Our leaders don't have the compasses needed to follow those who carry out the missions; they have no idea what the killers really want. The world is in pandemonium, commotion and disorder. So we are all, rightly, very afraid and unsettled. I don't want to die or be maimed, but let it be me and not my loved ones. For millions, these wishes rise as we are doing something as simple as buying a Tube ticket.

But, do we have the right to claim, as we appear to be doing, that our new and unexpected apprehension is much more significant and terrifying than the almost constant terror experienced by two-thirds of the world, much of it a result of our misguided interventions? The excessively anxious grizzles on the pages and the airwaves (mine included) are unbecoming. Have we forgotten the example set by our old stoic citizens during the Blitz and the worst IRA bombs on the mainland?

Oh I can see how intolerable it must seem to metropolitan bigwigs that they sense trembling in their fit legs as they approach The Groucho Club or The Ivy. The odd mugging yes, maybe a clever burglary or two, that is to be expected if you live a fine life in the capital cities of the UK. But ubiquitous dread and uncertainty? For those who believe history has won them immunity from such vulnerability, the affront is unspeakable. Rattled and furious they have declared null and void our precious principles of justice and international conventions. They don't care about the rights of terrorist suspects , proven or otherwise. Useless, fair-weather democrats.

These reactions are not that different from the national psychosis which has gripped the US since the 11 September attacks. What happened there was grotesque; what happened in Spain equally so. But we must be wary of paranoia and knee-jerk pro-Americanism which will only corral us and lead us towards more disastrous policies. Now is the time to think as true internationalists.

"Our" victims are not intrinsically more human and worthy and valuable than the millions around the world who suffer the effects of appalling violence. The attacks in the US, in Bali and now in Europe are not the worst ever witnessed. And yet this is now the accepted history. It matters not that Africans and Arabs and Kashmiris and various groups in the Balkans have suffered more losses, or that countless (literally) Iraqis have perished in the last 12 years as a result of two wars and our sanctions, and now the daily explosions which devastate mainly locals. Americans and Europeans must learn less self absorption, even as the going gets tough. We must touch the anguish of millions in more troubled areas.

A mother wrote me a letter from Israel last year after her son, 19, was blown up by a suicide bomber. "Do you know how we feel, day after day? I am a teacher, I supported the Palestinian cause. I wanted us to go back to the 1967 maps. But they murdered my only son. My two daughters cannot go to birthday parties, one cannot sleep at all. We are alive but dead and afraid ... How can you understand this feelings(sic)."

I can't easily understand but I have an absolute obligation to try. Similar daily desolation paralyses on the other side. In When the Bulbul Stopped Singing, the Palestinian lawyer Raja Shehadeh describes Ramallah, under siege. Bodies fester on the street, bodies of people killed by Israeli soldiers, bodies which cannot be buried because of a total curfew. Then the curfew is lifted, but Shehadeh is not thrilled. "I was like a prisoner who was in for too long ... I preferred to be cooped up in my cocoon."

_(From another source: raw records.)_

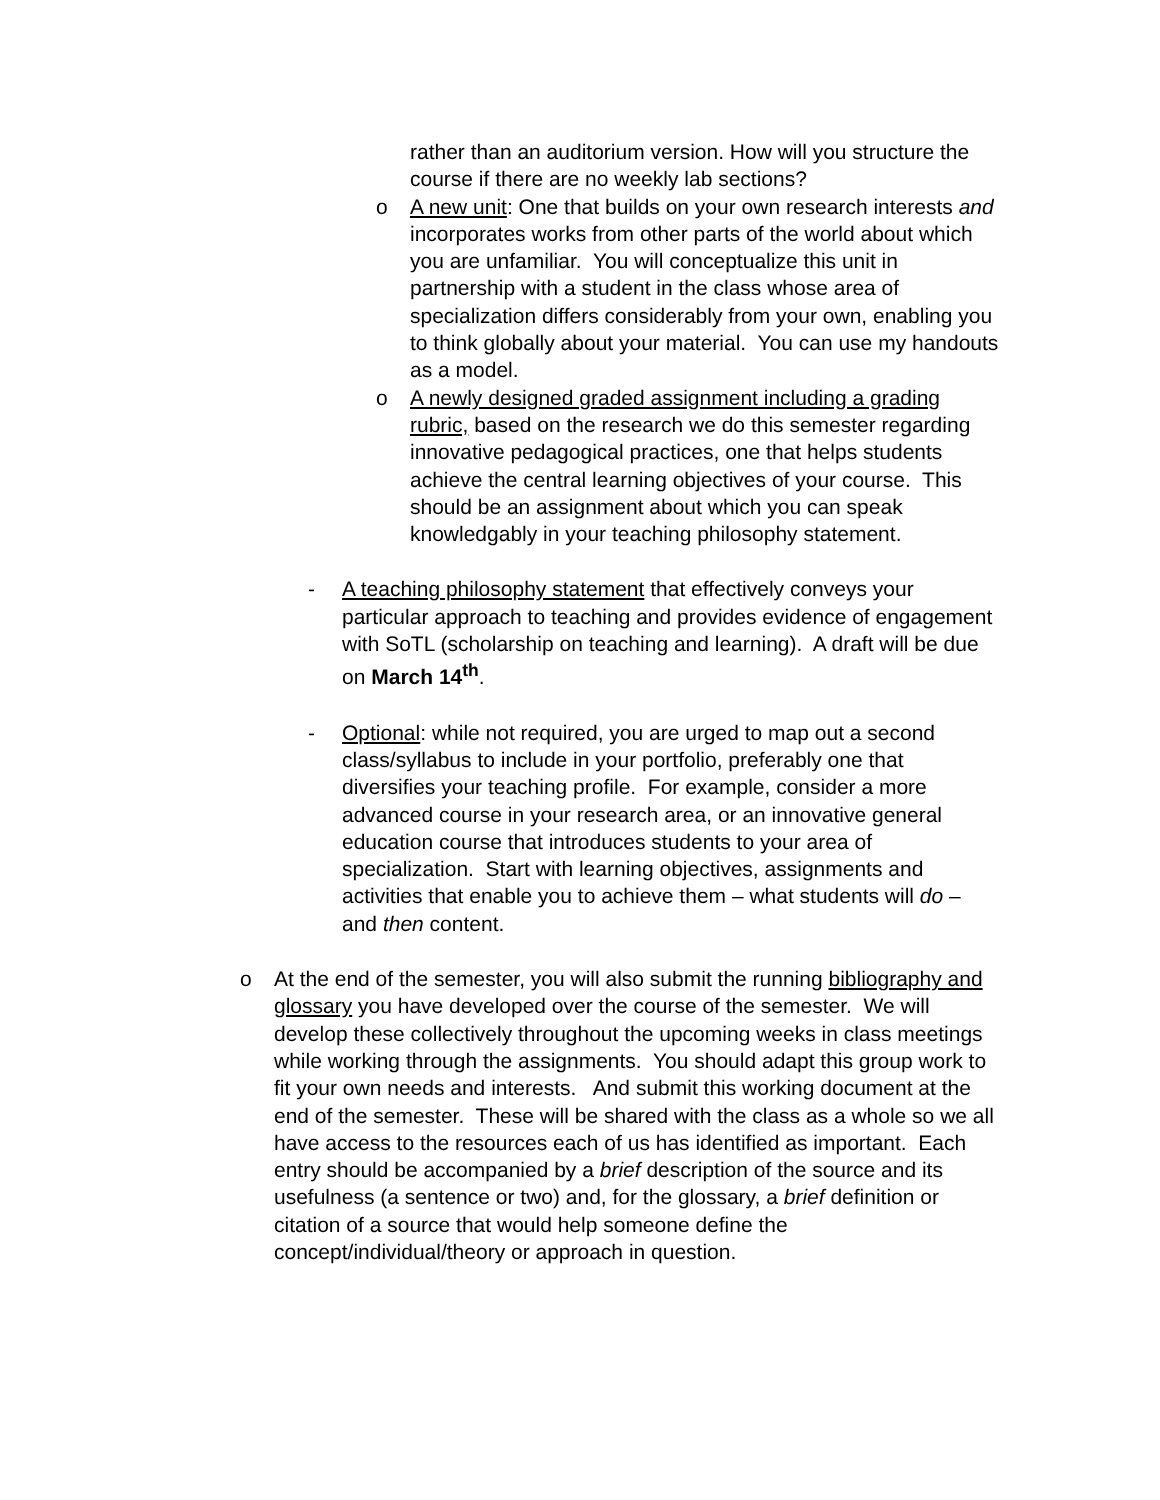rather than an auditorium version. How will you structure the course if there are no weekly lab sections?
o A new unit: One that builds on your own research interests and incorporates works from other parts of the world about which you are unfamiliar. You will conceptualize this unit in partnership with a student in the class whose area of specialization differs considerably from your own, enabling you to think globally about your material. You can use my handouts as a model.
o A newly designed graded assignment including a grading rubric, based on the research we do this semester regarding innovative pedagogical practices, one that helps students achieve the central learning objectives of your course. This should be an assignment about which you can speak knowledgably in your teaching philosophy statement.
- A teaching philosophy statement that effectively conveys your particular approach to teaching and provides evidence of engagement with SoTL (scholarship on teaching and learning). A draft will be due on March 14<sup>th</sup>.
- Optional: while not required, you are urged to map out a second class/syllabus to include in your portfolio, preferably one that diversifies your teaching profile. For example, consider a more advanced course in your research area, or an innovative general education course that introduces students to your area of specialization. Start with learning objectives, assignments and activities that enable you to achieve them – what students will do – and then content.
o At the end of the semester, you will also submit the running bibliography and glossary you have developed over the course of the semester. We will develop these collectively throughout the upcoming weeks in class meetings while working through the assignments. You should adapt this group work to fit your own needs and interests. And submit this working document at the end of the semester. These will be shared with the class as a whole so we all have access to the resources each of us has identified as important. Each entry should be accompanied by a brief description of the source and its usefulness (a sentence or two) and, for the glossary, a brief definition or citation of a source that would help someone define the concept/individual/theory or approach in question.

Or imagine this. Iraqi-British artist, Suad Al-Attar, whose portraits have the divine glow of old Venetian masters is watching television in London when she sees her sister's home blow up. Include the fearful mothers on this day watching their children die of curable diseases, bad water, Aids and endless conflicts. The list is long and we have long ignored it. But in this globalised world, there is no gated bliss any more, no secure enclave for the permanently privileged. As we suffer terror, can we at least try a little humility and remember the millions beyond our boundaries who die before their time, without names or graves or candles or memorials?